## Exercise instructions
What is needed is a word-for-word transcript of the listing, free of pictures.

## Exercise material
*** Begin section ***

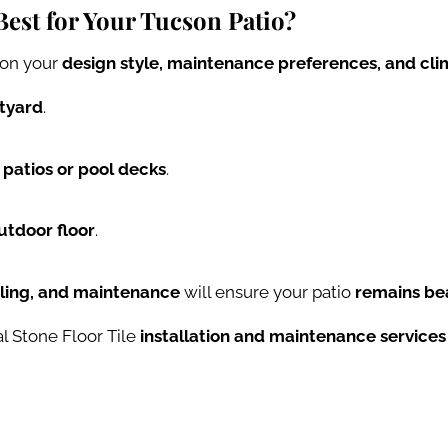
Best for Your Tucson Patio?
on your
design style, maintenance preferences, and cli
rtyard
.
 patios or pool decks
.
utdoor floor
.
aling, and maintenance
will ensure your patio
remains bea
l Stone Floor Tile
installation and maintenance services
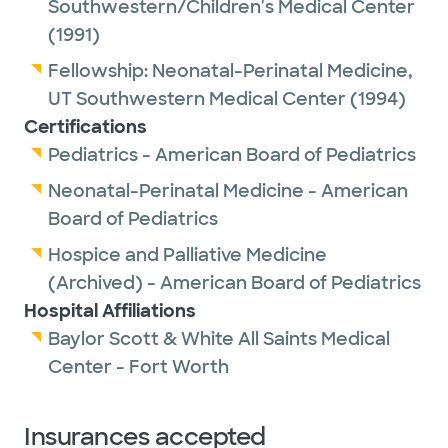
Southwestern/Children's Medical Center
(1991)
Fellowship:
Neonatal-Perinatal Medicine,
UT Southwestern Medical Center
(1994)
Certifications
Pediatrics - American Board of Pediatrics
Neonatal-Perinatal Medicine - American
Board of Pediatrics
Hospice and Palliative Medicine
(Archived) - American Board of Pediatrics
Hospital Affiliations
Baylor Scott & White All Saints Medical
Center - Fort Worth
Insurances accepted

*** End section ***

## Response area
Best for Your Tucson Patio?
on your
design style, maintenance preferences, and cli
rtyard
.
 patios or pool decks
.
utdoor floor
.
aling, and maintenance
will ensure your patio
remains bea
l Stone Floor Tile
installation and maintenance services
Southwestern/Children's Medical Center
(1991)
Fellowship:
Neonatal-Perinatal Medicine,
UT Southwestern Medical Center
(1994)
Certifications
Pediatrics - American Board of Pediatrics
Neonatal-Perinatal Medicine - American
Board of Pediatrics
Hospice and Palliative Medicine
(Archived) - American Board of Pediatrics
Hospital Affiliations
Baylor Scott & White All Saints Medical
Center - Fort Worth
Insurances accepted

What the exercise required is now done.